*Scopo dell'esercizio*.
Rispondi a queste domande sull'estratto dedicato al plettro in agata:
(a) In quale data è stato pubblicato?
(b) Quale violino ha l'onore di suonare il violinista citato come esempio?
(c) Come viene descritto il suono offerto dal plettro in agata?

*Estratto fornito*.
◇ ◇ ◇

Meglio un plettro rotto che mai suonato.
Pubblicato in Esperienze e Testimonianze · Mercoledì 11 Dic 2024 · 1:45
Tonia Morinelli:


Cari musicisti, ascoltate con attenzione.
Il plettro in pietra d'agata rappresenta un' opportunità unica, un' esperienza sonora senza paragoni.
Ma fermatevi a riflettere: meglio un plettro rotto che mai suonato.
Pensate al violinista che ha l' onore di suonare uno Stradivari, uno dei violini più preziosi e rari al mondo.
Ogni nota che esce da uno Stradivari è un capolavoro di bellezza, un' emozione pura.
Tuttavia il violinista sa che uno strumento così delicato richiede cure infinite e che ogni esecuzione può mettere a rischio la sua integrità.
Eppure quel violinista sceglie di suonare, di vivere l' arte in tutta la sua intensità, perché il valore della musica supera di gran lunga il potere della perdita.
Allo stesso modo, il plettro in agata è un gioiello prezioso.
Offre un suono cristallino, puro, che può trasformare ogni vostro brano in un' opera d' arte.
Non lasciate che la paura della sua fragilità vi impedisca di godere questa esperienza straordinaria.
Ogni singola nota che pizzicherete con quel plettro sarà una testimonianza del vostro coraggio, della vostra passione, della vostra dedizione alla musica.
Non c'è nulla di più triste di un plettro inutilizzato, di un' opportunità sprecata per paura.
Abbracciate la bellezza e la fragilità del plettro in pietra d'agata.
Vivete ogni nota con intensità, con la consapevolezza che ogni momento passato a suonare è un momento prezioso che non tornerà.
Come il violinista che sceglie di suonare uno Stradivari, accettate la sfida e lasciate che la musica vi guidi.
Perché alla fine, la vera arte vive nel rischio, nell' accettazione della fragilità e nella celebrazione della bellezza.
Meglio un plettro rotto che mai suonato. Fate risplendere la vostra musica, nota dopo nota, senza timori.

◇ ◇ ◇

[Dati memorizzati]

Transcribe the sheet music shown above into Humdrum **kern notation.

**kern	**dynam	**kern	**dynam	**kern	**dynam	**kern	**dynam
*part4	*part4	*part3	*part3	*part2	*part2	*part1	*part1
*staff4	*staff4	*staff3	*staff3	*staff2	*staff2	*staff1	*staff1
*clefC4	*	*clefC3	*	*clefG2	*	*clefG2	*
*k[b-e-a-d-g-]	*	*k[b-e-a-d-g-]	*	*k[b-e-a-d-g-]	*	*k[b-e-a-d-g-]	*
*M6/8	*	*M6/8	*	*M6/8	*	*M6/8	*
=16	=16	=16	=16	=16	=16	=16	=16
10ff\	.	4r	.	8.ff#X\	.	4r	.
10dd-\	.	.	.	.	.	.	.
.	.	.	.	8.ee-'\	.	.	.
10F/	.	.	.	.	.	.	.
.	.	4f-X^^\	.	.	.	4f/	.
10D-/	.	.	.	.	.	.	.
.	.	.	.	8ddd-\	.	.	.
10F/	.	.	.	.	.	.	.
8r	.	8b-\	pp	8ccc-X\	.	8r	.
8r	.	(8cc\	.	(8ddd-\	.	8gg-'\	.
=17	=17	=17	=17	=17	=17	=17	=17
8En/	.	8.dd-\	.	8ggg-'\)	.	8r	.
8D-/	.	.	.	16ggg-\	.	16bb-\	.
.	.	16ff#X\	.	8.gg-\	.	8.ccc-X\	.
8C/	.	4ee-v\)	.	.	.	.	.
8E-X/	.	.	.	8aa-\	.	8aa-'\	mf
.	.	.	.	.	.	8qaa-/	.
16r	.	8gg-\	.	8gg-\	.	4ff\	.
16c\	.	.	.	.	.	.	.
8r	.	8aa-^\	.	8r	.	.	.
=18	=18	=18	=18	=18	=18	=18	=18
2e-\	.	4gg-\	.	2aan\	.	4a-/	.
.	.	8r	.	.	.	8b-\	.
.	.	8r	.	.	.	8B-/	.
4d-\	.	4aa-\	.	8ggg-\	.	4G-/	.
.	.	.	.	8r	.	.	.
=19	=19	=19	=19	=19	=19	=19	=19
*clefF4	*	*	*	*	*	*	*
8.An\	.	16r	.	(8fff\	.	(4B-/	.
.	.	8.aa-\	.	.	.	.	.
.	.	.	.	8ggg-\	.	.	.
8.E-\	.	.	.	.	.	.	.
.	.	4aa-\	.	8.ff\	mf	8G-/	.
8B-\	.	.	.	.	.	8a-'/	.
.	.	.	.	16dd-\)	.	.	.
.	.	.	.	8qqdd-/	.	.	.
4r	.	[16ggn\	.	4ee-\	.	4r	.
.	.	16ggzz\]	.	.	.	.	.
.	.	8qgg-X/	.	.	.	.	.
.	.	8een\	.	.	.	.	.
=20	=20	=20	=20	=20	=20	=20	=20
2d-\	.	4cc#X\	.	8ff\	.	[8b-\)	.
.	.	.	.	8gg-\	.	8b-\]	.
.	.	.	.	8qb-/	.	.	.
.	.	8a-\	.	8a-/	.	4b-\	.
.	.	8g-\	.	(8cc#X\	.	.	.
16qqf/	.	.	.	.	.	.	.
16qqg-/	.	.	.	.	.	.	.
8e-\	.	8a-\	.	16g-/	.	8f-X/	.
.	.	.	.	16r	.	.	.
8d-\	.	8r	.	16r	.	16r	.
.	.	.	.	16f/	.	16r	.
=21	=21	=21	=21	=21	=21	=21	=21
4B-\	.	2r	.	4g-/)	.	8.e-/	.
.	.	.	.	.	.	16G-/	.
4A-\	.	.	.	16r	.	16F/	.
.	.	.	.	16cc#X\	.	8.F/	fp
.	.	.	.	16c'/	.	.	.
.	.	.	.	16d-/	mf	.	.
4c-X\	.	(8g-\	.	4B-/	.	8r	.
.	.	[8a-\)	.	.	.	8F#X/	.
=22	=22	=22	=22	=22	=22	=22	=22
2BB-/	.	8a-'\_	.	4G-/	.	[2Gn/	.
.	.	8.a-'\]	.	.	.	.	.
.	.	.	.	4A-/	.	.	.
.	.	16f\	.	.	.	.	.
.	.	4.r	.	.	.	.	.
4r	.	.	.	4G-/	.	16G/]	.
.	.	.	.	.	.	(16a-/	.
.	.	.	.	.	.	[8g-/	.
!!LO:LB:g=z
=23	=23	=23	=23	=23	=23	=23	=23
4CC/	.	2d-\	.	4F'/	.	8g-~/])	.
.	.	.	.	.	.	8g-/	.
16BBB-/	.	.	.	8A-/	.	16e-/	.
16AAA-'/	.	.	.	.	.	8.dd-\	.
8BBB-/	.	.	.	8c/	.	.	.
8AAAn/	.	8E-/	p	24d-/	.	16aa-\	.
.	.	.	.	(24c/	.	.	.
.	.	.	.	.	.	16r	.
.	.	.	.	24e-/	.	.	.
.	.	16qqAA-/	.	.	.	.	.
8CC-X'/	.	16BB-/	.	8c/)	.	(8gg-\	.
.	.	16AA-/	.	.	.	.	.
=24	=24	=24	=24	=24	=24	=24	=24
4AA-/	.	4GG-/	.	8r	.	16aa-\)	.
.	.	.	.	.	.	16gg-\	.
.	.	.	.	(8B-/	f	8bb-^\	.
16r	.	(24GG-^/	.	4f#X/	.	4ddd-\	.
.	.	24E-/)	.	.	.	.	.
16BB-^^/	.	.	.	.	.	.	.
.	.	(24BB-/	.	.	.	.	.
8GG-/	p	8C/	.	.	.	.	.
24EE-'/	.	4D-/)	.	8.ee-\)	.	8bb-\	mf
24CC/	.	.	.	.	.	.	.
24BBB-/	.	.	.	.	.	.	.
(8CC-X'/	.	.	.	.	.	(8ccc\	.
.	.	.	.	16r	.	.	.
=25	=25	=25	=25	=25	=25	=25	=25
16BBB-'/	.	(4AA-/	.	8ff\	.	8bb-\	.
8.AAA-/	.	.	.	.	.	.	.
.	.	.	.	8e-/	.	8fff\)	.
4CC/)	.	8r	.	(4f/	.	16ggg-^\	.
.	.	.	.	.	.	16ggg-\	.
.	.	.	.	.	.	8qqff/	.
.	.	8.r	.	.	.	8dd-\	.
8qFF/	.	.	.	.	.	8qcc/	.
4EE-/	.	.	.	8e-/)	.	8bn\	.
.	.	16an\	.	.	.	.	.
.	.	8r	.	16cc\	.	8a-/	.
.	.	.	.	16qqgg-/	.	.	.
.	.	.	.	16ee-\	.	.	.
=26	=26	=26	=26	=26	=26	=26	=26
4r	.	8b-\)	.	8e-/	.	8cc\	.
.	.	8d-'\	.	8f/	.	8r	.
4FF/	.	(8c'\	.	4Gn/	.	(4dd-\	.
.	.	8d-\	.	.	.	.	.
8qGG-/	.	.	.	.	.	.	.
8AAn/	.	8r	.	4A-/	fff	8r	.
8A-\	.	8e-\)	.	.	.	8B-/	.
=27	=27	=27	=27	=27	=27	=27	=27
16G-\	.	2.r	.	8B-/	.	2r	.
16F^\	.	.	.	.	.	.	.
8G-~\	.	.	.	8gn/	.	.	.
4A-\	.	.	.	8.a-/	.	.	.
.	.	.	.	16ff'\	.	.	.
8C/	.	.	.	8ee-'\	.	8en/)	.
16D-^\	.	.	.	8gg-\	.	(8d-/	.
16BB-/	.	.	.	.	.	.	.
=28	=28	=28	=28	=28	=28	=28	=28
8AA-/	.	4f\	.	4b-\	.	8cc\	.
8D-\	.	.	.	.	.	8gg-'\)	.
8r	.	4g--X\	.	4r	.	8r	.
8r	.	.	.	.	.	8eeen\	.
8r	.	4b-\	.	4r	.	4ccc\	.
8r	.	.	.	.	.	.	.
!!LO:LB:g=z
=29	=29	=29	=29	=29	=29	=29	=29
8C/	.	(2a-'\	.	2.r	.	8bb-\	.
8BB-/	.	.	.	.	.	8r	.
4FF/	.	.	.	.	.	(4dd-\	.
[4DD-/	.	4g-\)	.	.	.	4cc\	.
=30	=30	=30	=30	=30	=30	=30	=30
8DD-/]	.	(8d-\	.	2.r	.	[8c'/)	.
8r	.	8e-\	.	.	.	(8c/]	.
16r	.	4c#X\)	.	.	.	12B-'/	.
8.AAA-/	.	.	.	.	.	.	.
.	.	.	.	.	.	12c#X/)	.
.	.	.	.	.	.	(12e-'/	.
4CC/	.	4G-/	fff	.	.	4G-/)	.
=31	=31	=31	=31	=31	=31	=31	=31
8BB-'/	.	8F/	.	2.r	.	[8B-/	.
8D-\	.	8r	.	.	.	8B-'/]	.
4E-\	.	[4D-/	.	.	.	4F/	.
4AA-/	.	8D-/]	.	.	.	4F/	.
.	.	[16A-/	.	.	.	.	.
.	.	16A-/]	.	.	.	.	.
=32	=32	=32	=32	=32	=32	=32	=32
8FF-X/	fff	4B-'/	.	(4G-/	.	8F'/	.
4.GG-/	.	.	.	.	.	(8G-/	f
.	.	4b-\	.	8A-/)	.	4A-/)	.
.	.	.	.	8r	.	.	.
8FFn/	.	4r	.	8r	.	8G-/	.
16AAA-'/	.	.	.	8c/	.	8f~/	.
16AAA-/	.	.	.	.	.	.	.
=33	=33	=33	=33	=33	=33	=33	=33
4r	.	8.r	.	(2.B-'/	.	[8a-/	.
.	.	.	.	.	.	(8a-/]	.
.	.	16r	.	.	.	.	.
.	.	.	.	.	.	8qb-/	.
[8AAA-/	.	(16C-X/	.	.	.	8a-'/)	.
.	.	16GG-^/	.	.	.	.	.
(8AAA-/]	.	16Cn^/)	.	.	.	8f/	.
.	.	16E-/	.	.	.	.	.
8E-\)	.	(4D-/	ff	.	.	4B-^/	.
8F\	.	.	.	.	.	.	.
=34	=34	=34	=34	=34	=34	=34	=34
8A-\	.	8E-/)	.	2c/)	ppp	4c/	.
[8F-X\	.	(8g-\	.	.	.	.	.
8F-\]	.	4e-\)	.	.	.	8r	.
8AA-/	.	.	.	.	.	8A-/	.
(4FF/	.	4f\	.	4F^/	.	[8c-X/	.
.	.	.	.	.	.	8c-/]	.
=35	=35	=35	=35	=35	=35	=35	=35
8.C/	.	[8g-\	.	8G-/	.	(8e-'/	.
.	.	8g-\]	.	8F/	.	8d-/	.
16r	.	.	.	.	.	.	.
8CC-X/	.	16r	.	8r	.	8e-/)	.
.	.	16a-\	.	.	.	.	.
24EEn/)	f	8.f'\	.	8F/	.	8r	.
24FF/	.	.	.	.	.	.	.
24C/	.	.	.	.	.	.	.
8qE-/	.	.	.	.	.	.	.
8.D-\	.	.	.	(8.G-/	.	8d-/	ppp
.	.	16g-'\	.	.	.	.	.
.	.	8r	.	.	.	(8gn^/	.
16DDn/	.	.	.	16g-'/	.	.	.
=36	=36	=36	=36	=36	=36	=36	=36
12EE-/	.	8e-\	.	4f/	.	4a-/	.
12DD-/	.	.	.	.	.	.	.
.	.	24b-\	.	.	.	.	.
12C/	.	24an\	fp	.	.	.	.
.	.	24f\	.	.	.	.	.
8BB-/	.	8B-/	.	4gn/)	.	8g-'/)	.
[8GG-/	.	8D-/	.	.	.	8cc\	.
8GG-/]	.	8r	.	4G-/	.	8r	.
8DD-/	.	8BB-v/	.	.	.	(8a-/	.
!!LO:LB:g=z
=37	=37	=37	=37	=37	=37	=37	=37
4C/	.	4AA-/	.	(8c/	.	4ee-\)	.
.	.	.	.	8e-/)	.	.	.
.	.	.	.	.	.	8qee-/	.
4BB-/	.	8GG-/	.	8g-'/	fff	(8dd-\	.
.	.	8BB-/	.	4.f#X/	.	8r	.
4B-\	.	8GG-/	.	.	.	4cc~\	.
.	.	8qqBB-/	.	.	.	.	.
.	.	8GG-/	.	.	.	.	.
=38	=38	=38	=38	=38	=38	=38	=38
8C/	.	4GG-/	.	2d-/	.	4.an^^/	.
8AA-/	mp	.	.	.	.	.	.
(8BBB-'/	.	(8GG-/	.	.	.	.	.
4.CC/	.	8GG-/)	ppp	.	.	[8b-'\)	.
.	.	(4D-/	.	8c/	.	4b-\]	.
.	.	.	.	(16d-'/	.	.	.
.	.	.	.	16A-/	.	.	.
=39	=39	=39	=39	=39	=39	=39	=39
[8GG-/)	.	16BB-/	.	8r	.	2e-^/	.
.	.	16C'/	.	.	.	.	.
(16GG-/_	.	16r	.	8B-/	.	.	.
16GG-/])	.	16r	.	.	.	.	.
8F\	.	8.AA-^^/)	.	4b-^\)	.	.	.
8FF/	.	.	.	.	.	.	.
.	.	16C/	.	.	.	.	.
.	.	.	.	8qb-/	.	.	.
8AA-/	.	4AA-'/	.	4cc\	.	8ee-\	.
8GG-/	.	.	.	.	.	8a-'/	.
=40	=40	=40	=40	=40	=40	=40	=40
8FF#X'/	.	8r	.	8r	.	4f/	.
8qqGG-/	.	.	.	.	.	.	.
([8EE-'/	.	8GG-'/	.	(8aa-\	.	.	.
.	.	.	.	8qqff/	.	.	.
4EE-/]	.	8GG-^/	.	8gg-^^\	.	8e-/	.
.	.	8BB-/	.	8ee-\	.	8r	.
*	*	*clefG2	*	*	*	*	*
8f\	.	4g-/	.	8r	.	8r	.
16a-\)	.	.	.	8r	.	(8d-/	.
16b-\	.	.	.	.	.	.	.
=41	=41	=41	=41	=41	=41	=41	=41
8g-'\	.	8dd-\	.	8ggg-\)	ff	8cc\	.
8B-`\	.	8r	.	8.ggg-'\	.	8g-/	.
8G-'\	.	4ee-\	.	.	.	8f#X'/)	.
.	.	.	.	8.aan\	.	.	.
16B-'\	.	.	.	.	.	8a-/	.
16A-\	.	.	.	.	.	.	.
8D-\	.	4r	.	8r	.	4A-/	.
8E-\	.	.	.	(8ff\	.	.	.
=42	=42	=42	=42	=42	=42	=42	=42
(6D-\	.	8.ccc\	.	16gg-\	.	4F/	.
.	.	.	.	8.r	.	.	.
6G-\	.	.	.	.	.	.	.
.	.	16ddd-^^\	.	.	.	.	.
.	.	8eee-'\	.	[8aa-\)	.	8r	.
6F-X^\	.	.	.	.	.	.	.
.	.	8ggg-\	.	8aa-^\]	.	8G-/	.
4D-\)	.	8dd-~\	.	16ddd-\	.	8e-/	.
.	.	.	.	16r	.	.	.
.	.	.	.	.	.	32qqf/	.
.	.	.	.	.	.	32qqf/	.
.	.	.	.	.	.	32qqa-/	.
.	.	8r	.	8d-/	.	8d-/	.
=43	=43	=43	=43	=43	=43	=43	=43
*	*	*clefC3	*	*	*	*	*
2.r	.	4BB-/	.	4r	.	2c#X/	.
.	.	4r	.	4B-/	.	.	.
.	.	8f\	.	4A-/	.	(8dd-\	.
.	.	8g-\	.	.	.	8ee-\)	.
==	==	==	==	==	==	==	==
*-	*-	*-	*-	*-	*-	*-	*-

◇ ◇ ◇

*Soluzione*.
(a) Mercoledì 11 dicembre 2024.
(b) Uno Stradivari.
(c) Cristallino e puro.